Task instructions:
A) In the post on the October jobs report and the Fed rate, what level did the unemployment rate fall to, and when was it last that low?
B) Pick up the post on the October jobs report and the Fed rate right after its last sentence and write the next part in the same chatty voice.

--- Page text ---

Alright, it’s been way too long since I brewed something… So...
Let’s get to work.
The Context:
October Jobs Report.
It seems that companies have added about 271,000 jobs in October. This
sudden surge in the number of jobs added has been the fastest rate change yet
and as an effect has sent the unemployment rate to 5% which is the lowest level
since April 2008.
Ok, what does that mean?
Well, according to Economics, inflation rises as
unemployment goes down. I know sounds strange at first because we are used to
associating negatives with negatives… but Economics thinks otherwise.. for
every good, there is bad. Hence, as more and more people get employed, they
have money to spend, and as their spending ability increases, so does the
demand for things and hence price rise or inflation. Tada!
All right ok we understood that employment increases
inflation, what’s next?
Coming to that; USA’s central bank rate has been practically
0% for almost a decade now... 8-8.5 years actually. So now they want to
increase that. Now maybe you’re thinking, wait increase bank rate or as its
popularly called Fed rate in USA, wouldn't it increase the cost of loans? That would
make it harder for people to get their hands on more money, that’s bad, why
does USA want to do that??
Weeeelllll…. Inflation in USA has also come to about 0% and
now that there’s a sudden drop in unemployment, this inflation will go up and
they don’t want that to happen. Simple right? Wrong! Nothing is ever simple!
Think about it, if
inflation goes from 0 to 0.5 or even 1% what’s the big deal? Growth and
inflation are directly proportional, so if inflation rises (up to a certain
extent, not like Zimbabwe) it means somewhere you are making growth. So the
story of wanting to keep inflation under check is bogus.
Wow, ok boss, so what does all this mean then? Why do they
really want to increase the fed rate?
I’ll tell you… because they want to look good.
For a stable economy, the Bank rate needs to be respectable,
well at least not 0. Japan’s central bank rate has been at zero for almost 15
years, and everyone knows Japan is a saturated economy. They don’t want the
same to happen to USA.

--- Supplied material ---

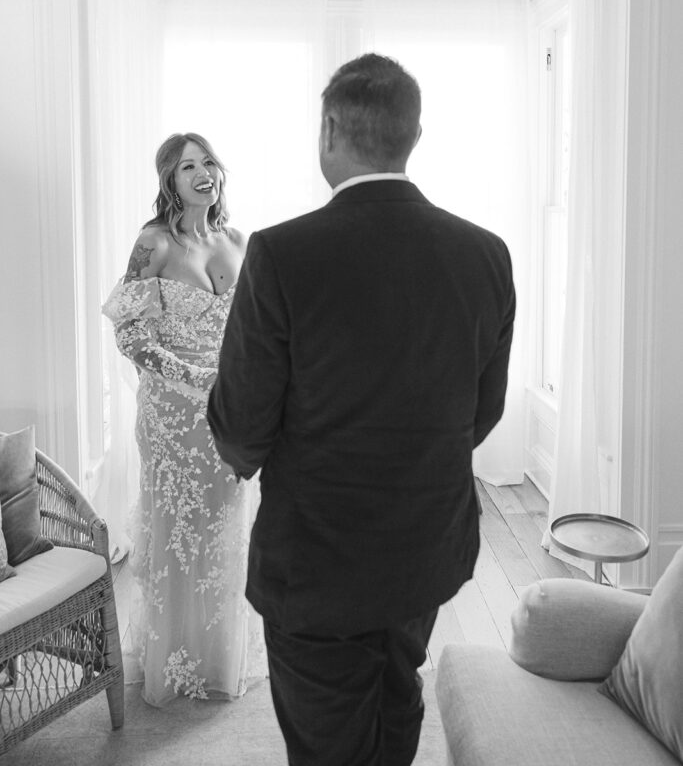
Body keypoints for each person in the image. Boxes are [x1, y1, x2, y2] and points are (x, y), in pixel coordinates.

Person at [207, 55, 515, 766]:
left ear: (329, 131)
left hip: (318, 560)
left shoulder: (282, 254)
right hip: (426, 546)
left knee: (325, 736)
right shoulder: (485, 253)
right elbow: (483, 410)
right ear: (412, 134)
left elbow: (243, 431)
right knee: (395, 686)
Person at [103, 132, 265, 706]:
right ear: (169, 180)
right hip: (173, 412)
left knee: (224, 529)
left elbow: (252, 328)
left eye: (209, 162)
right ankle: (171, 663)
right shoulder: (155, 243)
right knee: (177, 530)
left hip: (230, 410)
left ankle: (219, 660)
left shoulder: (238, 240)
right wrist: (196, 379)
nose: (203, 172)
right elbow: (130, 335)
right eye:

---

Solved problems:
A) It fell to 5%, the lowest level since April 2008.

B)
Alright… We get it now... so they want to give the Fed rate
a hike because they want to look good and look like they made a recovery from the
2008-09 crash. But if this make believe stunt is what they want to do, then why
didn’t they do this earlier?
Good question. Frankly, I believe they are doing this because
of the presidential elections. However, this post is about a conspiracy theory.
Now, where’s the theory??
The Theory
We know what the context is, how Recession, Recovery, Fed
Rate, Inflation, Growth and Unemployment are related to each other. And we also
know that unless Obama and his govt. show some proof of recovery, it will be
really hard to get a third term for the Democrats. So, there’s but one option
to show this for sure, increase the fed rate.
This might choke cash flow in the system but! And I mean a
serious But! This fed cut is not to choke or pour money into the common man of
USA, but it is to show the outsiders that USA is on track for recovery. We must
note that people are really wry of the situation. Japan is in a recession, China
is looking unstable, and India is still volatile. Everyone else is anyway
insignificant. So investors will put their money into USA.
But sir, what about the employment? The govt. can’t simply
cook it up, how did nearly 200 thousand new jobs come up within a month??
Ask yourself that question again! How did nearly 200
thousand jobs come up within a month?? Come on!!
I looked it up; the October jobs report a little and I found
and I quote
“White-collar businesses added 78,000 profession jobs. Health
care added 45,000 positions. Retailers took on 44,000 new workers, and
restaurants hired 42,000 people.”
I’m not chasing after everyone, but I got curious at the restaurants
and so did a little more digging. About three companies did 80% of this 42000.
And surprisingly, these three are Pizza Hut, Taco Bell and KFC. All three
belong to the same parent organization of Yum Brands, Inc.
Now about this Yum Brands, Inc.
Yum Brands stock tanked 11% in October. They said it’s
because the company didn’t meet the analyst's expected quarterly revenue...
seriously? 11% because it missed “analyst estimates”?? Ok I'll believe even that…
But listen… The quarterly revenue actually grew by 2.2% and increased the
"adjusted earnings" by 14%.
Now the stock, even after recovery is at 5% below last year’s
price, but the earnings are high and they just hired 42000 people!!
Here’s where I come in... US wanted to hike the fed rate so
bad... But they couldn’t just do it.. Neither could they leave it at 0 and be
another Japan... sooo.. They called some of the big guys... like Yum and a few
others… and said, look guys, you need to hire more people.
We just saw, that the sales revenue of Yum isn’t that great,
the stocks tanked 11% but still its profits are awesome. How?? Think!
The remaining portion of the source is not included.